Around the same time she was observing her son and getting creative cues from him, Nelson heard a 30-minute bedtime recording of The Velveteen Rabbit in which Meryl Streep narrated and George Winston played the piano. “I was taken by Margery Williams’ story which I heard for the first time when I was 31. At that time, after the birth of my son, I was experiencing mortality for the first time. Once you have a child, you soon realize you’re going to pass on and your kids are going to live on- you get that sense of the cannon of ‘being.’ The other thing I discovered was a love of Margery Williams’ language. She had formality, wit and just some down right fun in her prose. Her deeper message of love, becoming ‘real’ and the bump and scraps of life felt just right to me,” Nelson shared. “I first heard this story as a bedtime audio story. It was more of a radio experience than a literary one. I was influenced by the way the producers scenically shaped the tale, Meryl’s dramatic interpretation and Winston’s emotional touch. If I had read the book first this production might have evolved very differently.”

Nelson first choreographed a 30-minute version that featured painted costumes, tights and t-shirts. “The skin horse wore a beige turtleneck with a woolen tail tagged on; the fairy wore costume designer Janet Kokie’s wedding dress; Nana jumped up into the arms of another dancer, wrapped a piece of navy blue velveteen around their shoulders and became a two story character towering over everyone else. It was very low tech! But with little resources we found simple solutions that were effective enough that they remain today,” Nelson continued.

At the time, ODC partnered with a local organization that worked with children, who provided drawings for the set. During the 2 weeks that the show ran, The Velveteen Rabbit –which was ODC’s first family production- was very successful and drew families to The New Performance Gallery, now ODC Theater. ODC founder and Artistic Director Brenda Way suggested to Nelson to make the piece into an evening-length work. So Nelson started to listen to music and finally decided on Benjamin Britten. With a background in music composition and conducting, she collected a lot of Britten’s scores and put them together.

As for the set and costume designer of the evening length version of the Velveteen Rabbit, Nelson reached out to children’s book authors Brian Wildsmith and Eric Carle. Both agreed to collaborate, but Nelson chose to work with Wildsmith. “He had an adventurous use of color and images. I loved his mix of watercolor and hard geometric design, his fantastical imagination, his dynamic composition of complex and minimally filled space and his use of contrast,” Nelson explained. “He said he could draw a lot of animals but his least favorite was a rabbit! With some outside help we found a solution. Even without major input on the main character, Brian’s designs have had profound impact on The Velveteen Rabbit production.”

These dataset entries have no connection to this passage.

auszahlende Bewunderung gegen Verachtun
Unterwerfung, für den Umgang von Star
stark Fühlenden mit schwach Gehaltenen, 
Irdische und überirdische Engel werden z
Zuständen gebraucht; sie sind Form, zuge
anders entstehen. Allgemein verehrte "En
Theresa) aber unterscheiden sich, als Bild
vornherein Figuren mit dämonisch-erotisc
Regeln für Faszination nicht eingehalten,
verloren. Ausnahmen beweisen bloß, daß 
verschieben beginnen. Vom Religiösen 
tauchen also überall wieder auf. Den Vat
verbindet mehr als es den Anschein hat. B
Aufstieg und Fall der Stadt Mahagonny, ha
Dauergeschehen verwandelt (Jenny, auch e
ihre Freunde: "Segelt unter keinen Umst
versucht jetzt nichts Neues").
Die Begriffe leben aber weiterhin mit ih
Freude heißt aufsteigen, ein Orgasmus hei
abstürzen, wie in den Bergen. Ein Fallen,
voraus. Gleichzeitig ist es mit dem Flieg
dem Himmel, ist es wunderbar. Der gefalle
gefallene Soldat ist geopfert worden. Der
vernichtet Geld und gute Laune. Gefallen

Today, The Velveteen Rabbit involves 2 casts of 10 children who work intimately with the ODC dancers. Ranging in age and training, children audition in early October and rehearse 3 hours a day on weekends for 6 weeks. They are individually coached and partnered by the ODC dancers and dance side by side with them. As Nelson shared during her talk last month, this is one of the most significant –and fairly unknown- impacts of The Velveteen Rabbit. “These children are given a context of excellence both in dance and human economy. The opportunity for children to dance with professional dancers is rare. Performing side by side and being part of the ODC team is invaluable whether they end up being dancers or not.”

Noticing early on the positive effects that this experience had on children led Nelson to create ODC Dance Jam, which originally included a group of elementary school children and now consists of pre-professional teenagers. On the lasting success of The Velveteen Rabbit, Nelson commented: “It is a well written story that has something lasting in it and resonate with any generation.”